Since it has previously been established that TrA and IO are synergists, it was assumed that the IO log represented TrA activity (this assumption was previously validated). Bracing and casting were performed with ultrasound image guidance as per previous studies. Spinal kinematics were measured and modeled using the Isotrak 3D imaging system. The main outcome measures used were spinal stability index and spinal compression (each calculated via laboratory modeling techniques using the raw data).
Relevant results of this study include:
• Both simulation and in vivo data indicated that abdominal bracing was superior to abdominal tucking in terms of increased spinal stability with less compression
• Bracing increased spine stability by an additional 32% compared to casting, while only increasing compression by 15%
• in all subjects, selective activation of TrA was extremely difficult, if not impossible, as evidenced by the fact that all other abdominal muscles did not remain silent during abdominal hollowing; this suggests that abdominal hollowing seems to result in some degree of reinforcement
• all the simulations performed indicated that TrA had no effect on spinal stability
Conclusions and practical application:
The results of this study indicate that the abdominal brace is a superior strategy to increase spinal stability and avoid spinal loading compared to abdominal tucking.
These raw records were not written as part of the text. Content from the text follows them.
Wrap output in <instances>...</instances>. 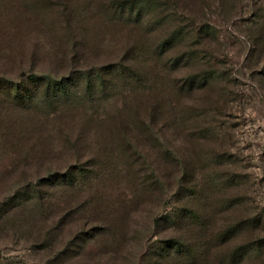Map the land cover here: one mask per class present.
<instances>
[{
    "label": "trees",
    "instance_id": "trees-1",
    "mask_svg": "<svg viewBox=\"0 0 264 264\" xmlns=\"http://www.w3.org/2000/svg\"><path fill=\"white\" fill-rule=\"evenodd\" d=\"M59 9L62 12L54 19L66 25L63 33L71 50L49 53L45 70L31 67L18 77L0 75V153L14 156L17 171L36 176V182L19 185L7 197L0 214L19 210L24 227L38 232L36 249L62 264L109 233L114 244L126 248L132 223L122 222L121 230L116 223L76 230V221L88 210L83 208L79 217L70 203L62 207L56 193L73 191L80 198L75 195L72 201L82 200L94 184L111 177L121 184L125 173L137 191L130 195L121 191L110 202V214L114 220L135 219L147 197L152 201L163 196L158 155L164 136L190 121L180 111L178 97L194 94L214 74L191 71L186 78L179 77L183 67L191 68L198 59L192 48L179 45L194 29L172 8L168 12L161 0H0V34L9 36L4 28L30 18L34 10L54 14ZM91 11L101 35L97 45L91 44L93 34L85 24ZM203 33L212 31L203 27L197 35ZM103 47L110 49L101 53ZM148 144L157 150L154 160ZM163 155L179 162L169 148ZM195 179L179 180V206L154 216L155 226L172 231L147 249L149 264H239L260 253L264 243L259 241L228 247L244 222L212 237L209 197H202ZM213 185L215 189L220 184ZM141 193L144 197L139 198ZM86 202L84 207L92 201Z\"/></svg>",
    "mask_w": 264,
    "mask_h": 264
},
{
    "label": "rangeland",
    "instance_id": "rangeland-1",
    "mask_svg": "<svg viewBox=\"0 0 264 264\" xmlns=\"http://www.w3.org/2000/svg\"><path fill=\"white\" fill-rule=\"evenodd\" d=\"M161 2L168 12L172 8L183 24L190 23L194 29L192 36L179 45L192 48L198 59L191 68L183 67L179 77L184 79L193 71L214 74V78L194 94L178 97L180 111L190 121L186 125L180 123L176 133L164 136L158 155L162 159H158V164L163 168L160 173L163 196L152 201L153 197H147L148 202L142 204L144 210L140 208L142 211L136 213L135 219L130 221L121 216L120 220H114L110 214V202L121 191L127 195L137 191L125 173L120 177L121 184L116 176L111 177L94 184L83 193L82 200L72 201L75 195L80 198L73 191L56 193L62 197V207L70 203L78 216L83 208L88 210L85 217L79 216L81 220L74 225L76 230L98 229L113 223L121 230L122 222L132 223L126 248L114 244L109 233L62 264H149L147 249L172 231L155 226L153 218L179 206L176 191L184 176L197 177L193 184H199L203 198L209 197L213 238L216 231L244 222L242 232L228 242L230 250L248 241L264 243V0ZM60 11L53 14L51 10H34L30 18L4 28L2 32L9 36L0 34V75L18 77L31 67L45 70L50 66L45 61L49 53L71 50L64 38L66 25L54 19ZM93 14L94 11L89 13L85 24L93 34L91 44L97 45L101 35L96 20L91 19ZM203 27L212 33L197 35ZM108 49L103 47L101 53ZM167 148L181 165L164 157ZM147 149L150 159L157 158V150L153 151L149 144ZM12 158L0 153V208L19 185L31 183L30 180L36 182L35 173L17 171ZM213 182L220 185L214 189ZM142 196L144 193L138 197ZM53 201H57L55 196ZM86 201H92L90 206L84 207ZM23 223L19 210L14 209L6 216L0 214V264H57L52 255L36 249L40 243L38 232ZM252 254L239 264H264V247L260 253Z\"/></svg>",
    "mask_w": 264,
    "mask_h": 264
}]
</instances>
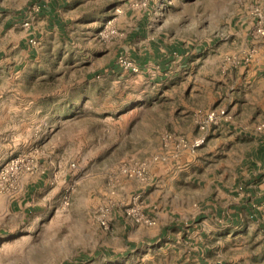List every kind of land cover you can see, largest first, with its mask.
<instances>
[{"label":"rangeland","instance_id":"obj_1","mask_svg":"<svg viewBox=\"0 0 264 264\" xmlns=\"http://www.w3.org/2000/svg\"><path fill=\"white\" fill-rule=\"evenodd\" d=\"M144 1L147 32L136 38L132 23L118 25V7ZM10 3L21 0H0V264H264L260 194L251 199L256 215L210 233L199 262L163 250L162 241L115 243L110 222L100 223L139 192L120 187L132 178L122 165L146 160L161 138L173 139L180 121L193 117L201 131L199 116L226 110L216 125L234 127L236 142L212 143L211 156L227 150L228 163L199 160L222 174L231 161L239 172L241 155L264 141V0H85L68 14L73 21L103 18L100 25L86 30L90 24L74 22L68 39L34 37L30 55L20 53L12 22L2 25ZM155 40L161 53L177 51L167 65L104 70L128 46L139 52ZM13 157L21 161L8 186L4 166ZM259 173L263 180L264 168ZM38 175L46 184L33 193L32 212L4 210L1 203Z\"/></svg>","mask_w":264,"mask_h":264},{"label":"crops","instance_id":"obj_2","mask_svg":"<svg viewBox=\"0 0 264 264\" xmlns=\"http://www.w3.org/2000/svg\"><path fill=\"white\" fill-rule=\"evenodd\" d=\"M71 1L72 5L69 4ZM83 1L85 0H21L18 6L10 3L8 5L10 8L4 11L2 25L8 21L12 22V28L18 31L17 45L20 53L27 51V55H30L33 45L29 44V37L40 40L51 32L58 39H68L72 37L74 22L90 24L86 26V30L93 28L94 25H100L103 18L95 17L89 20L82 18L73 21V16L68 14L69 10L80 6ZM33 5H38V10H31ZM141 8L143 5L118 7V25L124 26L121 21L132 23L130 34L136 38L143 37L147 32L146 19L149 7L142 10ZM79 12L74 17L78 16ZM25 19L30 20L29 26L23 25ZM139 49L143 51L137 52L134 46H128L125 52L140 65L147 63V68L141 71L143 73L159 69L160 64L167 65L170 61L169 56L177 54V51L170 52L169 47H165L164 53H161L156 40L149 42L148 47ZM154 60H158V63H152ZM108 69L115 71L121 68L114 60L104 68L106 72ZM233 128L224 121L220 125H212L207 131H200L196 129L192 117L189 122L187 120L181 124L180 121V124L174 127L176 134L172 140L167 142L161 138L157 147L145 156L146 160L154 155H169L177 138L183 137L191 141L200 134L207 136L205 143L195 151L182 147L178 149L175 157L168 156L166 160L158 162L149 161L146 181L138 178L122 180L120 187L123 190L130 192L135 189L142 194L145 209L155 216L156 223L152 226L134 223L123 214L122 209L114 212L113 217L109 219L111 224L109 232L114 233L117 238L115 243L121 239L125 240L127 245L143 240L149 244L162 241L166 245L163 250L171 248L177 255L181 256L183 253L186 259H196L199 262L203 261L205 240L212 231L220 230L223 225L234 224L245 215L250 217L256 215L257 210L253 209L252 213L251 199L256 200L258 198L256 194H260V198L264 200V179H260L259 173L264 168L263 140L257 139L254 147L249 149L250 154L241 155L239 172L232 161L228 174H222L221 170L215 168L216 166L205 168L199 163L201 157L208 159V162L221 161L223 164L222 160H225L228 163V151H221L215 159L212 157L211 145L226 143L229 146L235 143ZM45 184L42 175L27 180L19 197L9 198L1 205L4 206V210L21 207L22 211L28 214L35 207L33 193Z\"/></svg>","mask_w":264,"mask_h":264},{"label":"built area","instance_id":"obj_3","mask_svg":"<svg viewBox=\"0 0 264 264\" xmlns=\"http://www.w3.org/2000/svg\"><path fill=\"white\" fill-rule=\"evenodd\" d=\"M146 2L144 1L141 5H145ZM31 10H38V5H33ZM24 26L30 25V20L25 19L23 21ZM111 26V20H107L105 23V26L98 32L100 35L103 34V32ZM28 42L30 45H34L36 43V40L34 37H29ZM116 64L124 71H131V72H140L141 67L140 64L133 58H131L126 53L120 52L116 57ZM227 112L223 108L213 109L211 111H208L198 118V123L200 124L201 131H207L212 125H216L219 123V121L226 119ZM259 129L262 127L259 126ZM170 136L165 138L167 141ZM205 143V135L198 136L191 141H187L185 139L177 138L174 140V147L172 152L169 155H154L149 160H142L137 161L133 163L123 164L121 167V172L125 174L126 176L132 177V178H138L141 181H146L148 176V162H158L166 160L168 156L175 157L178 153V149L182 147H187L191 151H195L198 147L202 146ZM166 145V144H165ZM21 159L18 157H13L7 162V164L4 166L5 171L11 170V182L8 184V186H11L16 181V173L19 169ZM123 214L129 218L134 223L138 224H144L147 226L155 225L156 218L155 216L148 213L145 209V202L142 198V194L140 192H137L133 194L123 207H122ZM110 215L108 210L105 211L101 218L100 223L103 225V227H107L109 224Z\"/></svg>","mask_w":264,"mask_h":264}]
</instances>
The authors were quick to point out that these results should not diminish the potential benefit of the void to retrain a TrA deficit from a motor control perspective, as it is still part of the abdominal wall. However, the common advice from therapists and exercise professionals to “retract” in an effort to increase stability seems to be misdirected. It may also be relevant that this study indicated that any attempt to cup seemed to recruit other abdominal muscles and thus represented low-level bracing. The authors speculate that during muscle activation, the layers of the abdominal wall may coalesce, resulting in increased spinal stiffness. If this is true, the TrA would still be important as a member of the “muscle orchestra” rather than as a solo contributor.
Returning to the original finding of delayed TrA activation in patients with back pain, the authors of this study cleverly suggest that this finding may be “statistically significant, but not mechanistically significant.” From a practical perspective, abdominal bracing is easier to achieve and appears to be a more effective strategy to implement with patients with low back pain. The exact role of TrA-specific training remains to be further studied.
It should be noted that this was a small study, conducted in a small group of healthy subjects. Further studies are required to quantify these relationships in older patients with back pain and other patient populations.